The Owner

Aug. 28th, 2016 07:53 am
tealin: (Default)
[personal profile] tealin
The last of the people I needed to work out for the Mysterious Thing on my drawing desk is Captain Scott. I've drawn him quite a few times before, and been happy with the results, but it always makes an enormous difference to approach things methodically and get really comfortable with drawing someone, so it was worth it to sit down for a couple of days and hash out a proper procedure for him.



As with Cherry (and everyone, really), I will need to do more than this quick study before I sit down to do things For Real, but this is sufficient for moving ahead with the current thing and buys me a head start on further development.



It was also good to reacquaint myself with the phenomenon of Drawing While French – I drew half the heads above, and these poses, while listening to Radio-Canada podcasts in one of my intermittent attempts at immersion, and I'm pretty sure the latter two of these poses wouldn't have turned out nearly so stylish if I'd been listening to English. I don't know why this happens but it's pretty reliable, so maybe I need to commit to this immersion thing and see what it does to my drawing long-term ...

My collection of reference photos is fairly large, and I'm on first-name terms with most of them, but it's still surprising what you notice when you draw off something rather than merely study it. This is a frame from 90° South, in which Ponting had this group (coincidentally four of the five members of the Polar Party) recreate camping routine for the cinematograph – an absolutely invaluable reference source, though none of them would have thought so at the time. I knew it had Scott laughing, but I had never appreciated just how much he's cracking up until deconstructing his face.
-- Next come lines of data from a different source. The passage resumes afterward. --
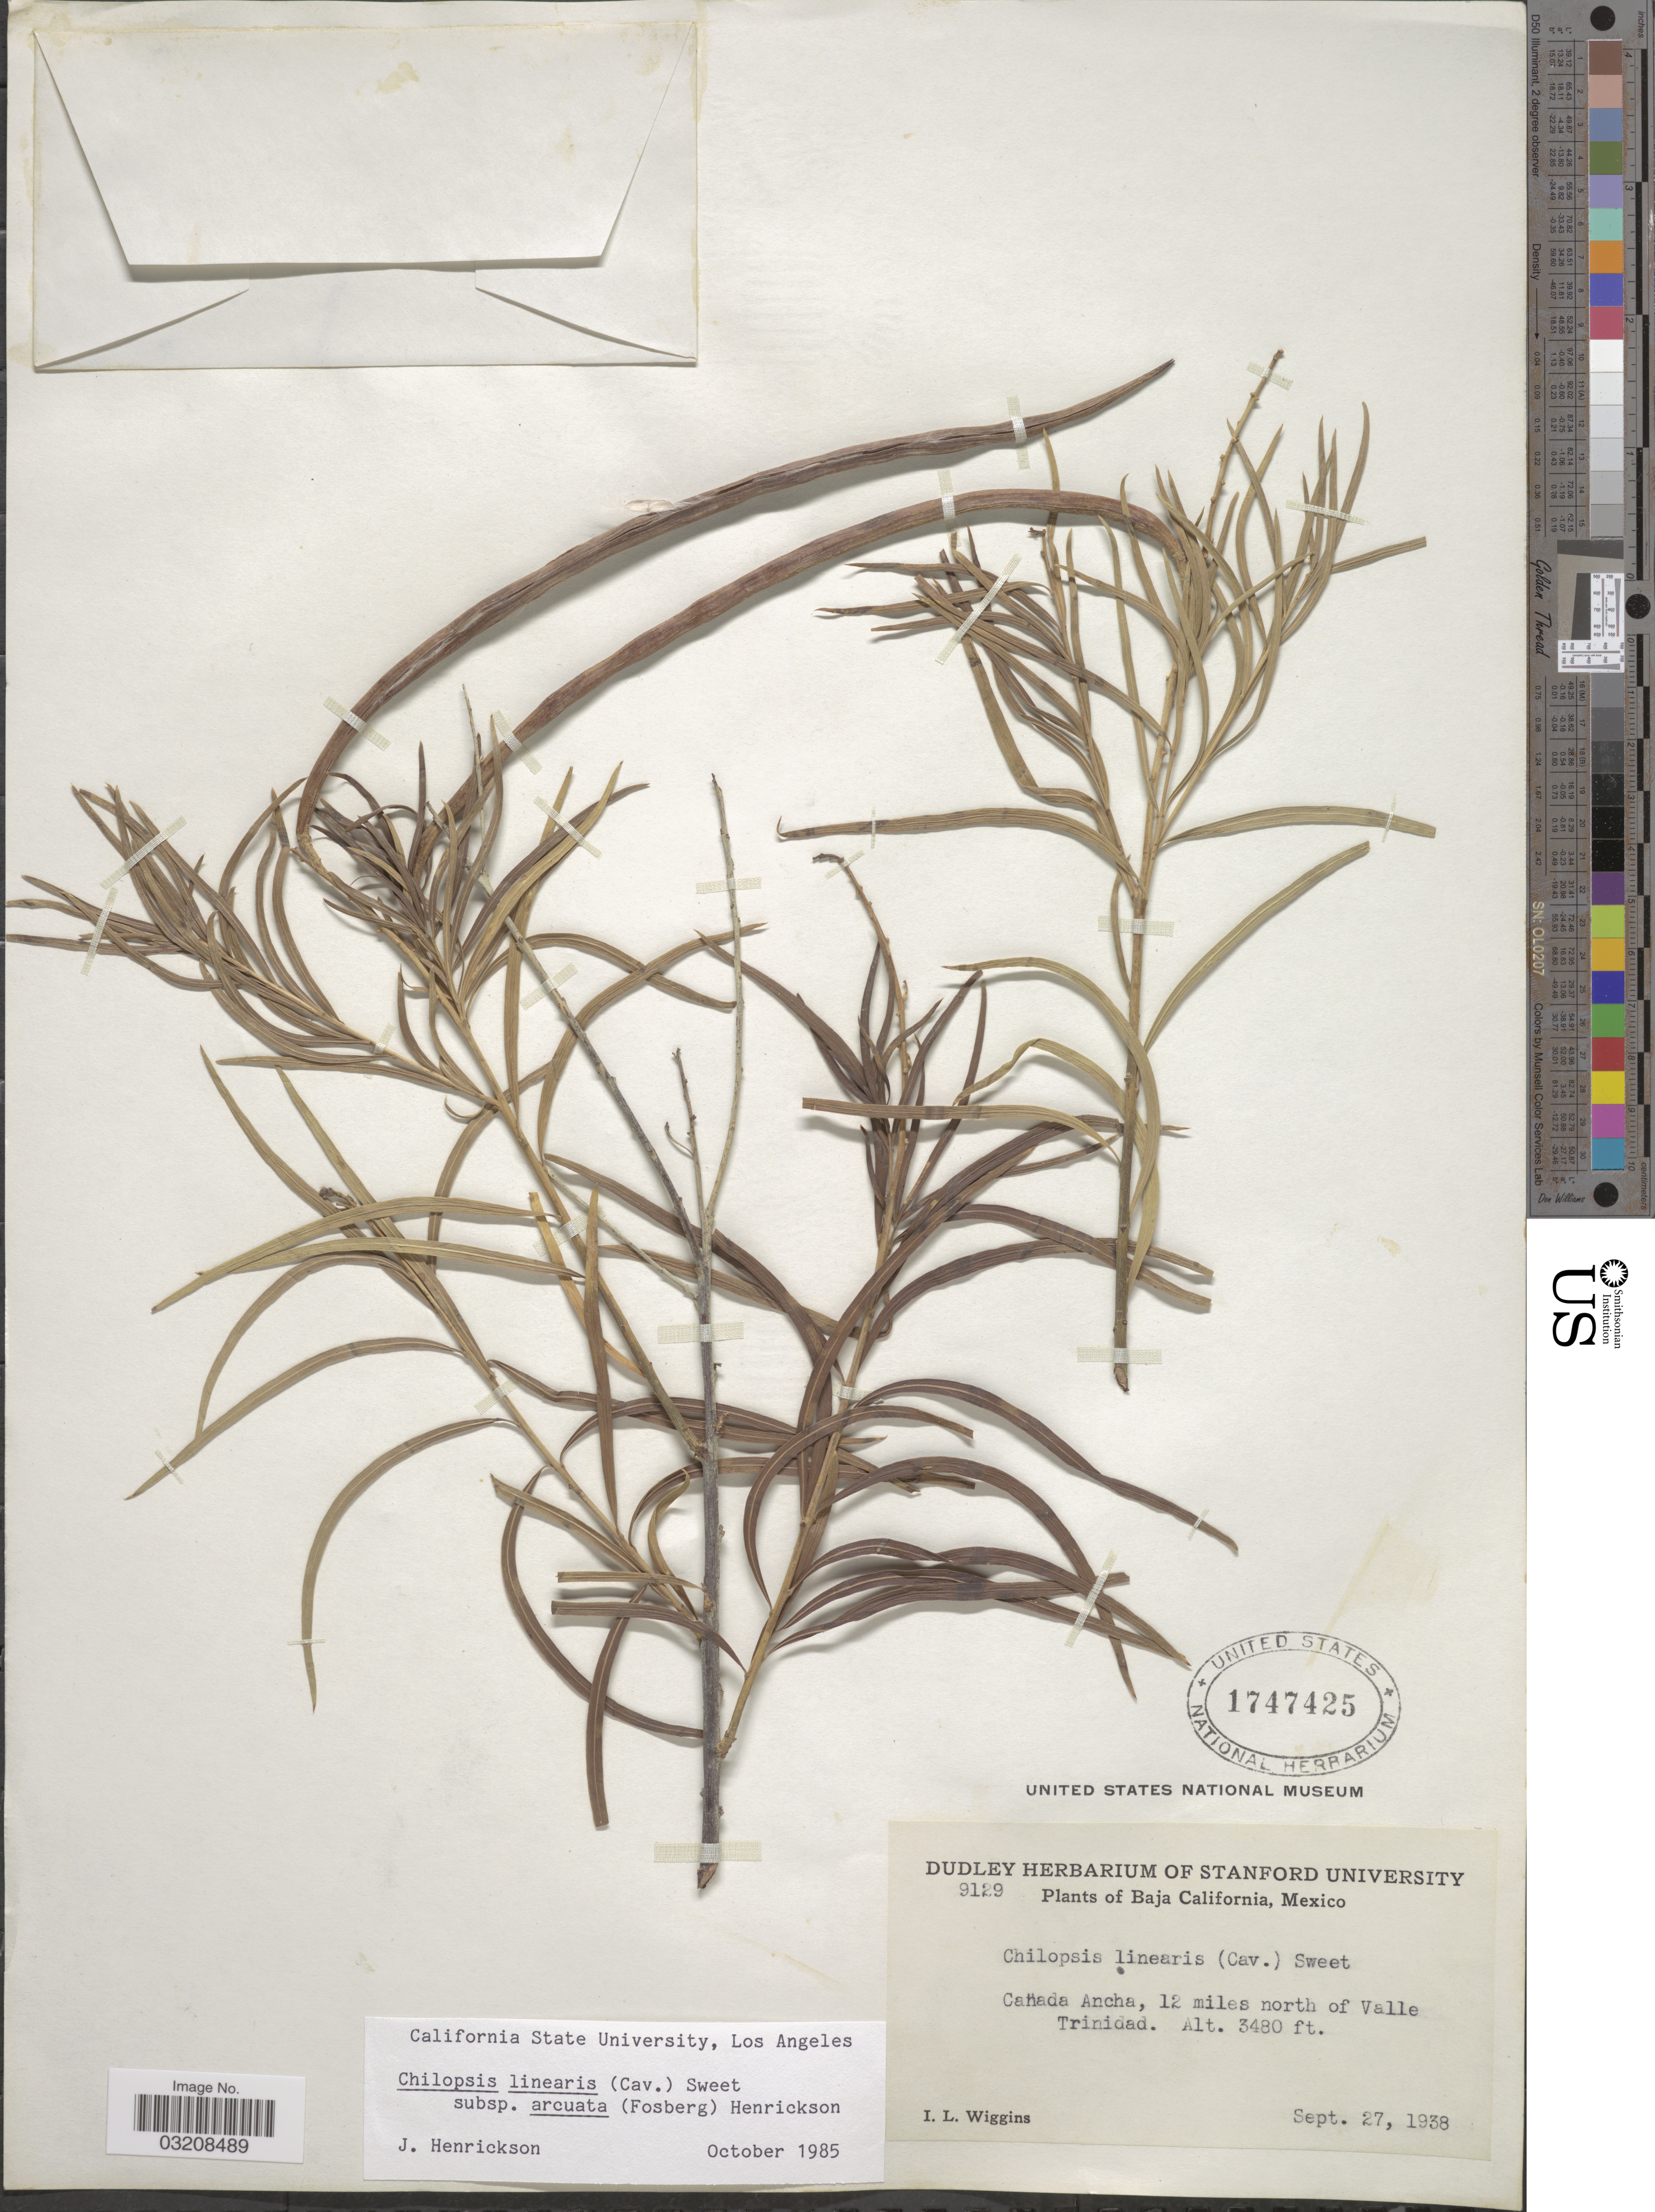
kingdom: Plantae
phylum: Tracheophyta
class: Magnoliopsida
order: Lamiales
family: Bignoniaceae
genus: Chilopsis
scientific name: Chilopsis linearis subsp. arcuata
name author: (Fosberg) Henrickson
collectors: I. L. Wiggins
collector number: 9129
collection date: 1938-09-27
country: Mexico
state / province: Baja California Norte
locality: Canada Ancha, 12 miles north of Valle Trinidad.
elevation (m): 1061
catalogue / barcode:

"Scott was a subtle character, full of lights and shades," Cherry wrote, and in my collection of photos some aspect of this comes across physically – in some he's a dashing matinée idol (a former housemate, seeing this image on one of my books, asked why Russell Crowe was on the cover of a Scott biography), while in others he looks decidedly impish. He divided opinion, both amongst those who knew him and those who encountered him through his and others' writing later; the only thing everyone seems to agree on is that he was a complicated man. I started out just on the negative side of ambivalence towards him, but as I've got to know him over these last eight years, I have become very fond of him, despite (or because of?) all his faults. He's going to be a tricky character to portray, and to some extent I can't stop people seeing what they want to see, but I hope I can inspire some to give him the benefit of the doubt as I did, and see the man on his own terms rather than through the lens of hindsight.

One last thing: People make a big deal over observation and life experience, but rarely provide tangible examples of why it's important. Well, in deconstructing Scott's design, I noticed his ears were the same shape as these little tiny clam shells I used to collect by the handful when I lived in San Diego, which I can recall so clearly I could draw them as you see above. Somehow I'd never bothered to find out what they were called; now I know they are Donax variabilis. So a random factor of my childhood has influenced my understanding of a long-dead head, and the story of that long-dead head has led to a better understanding of a random factor in my childhood, and life is 0.001% more stitched up.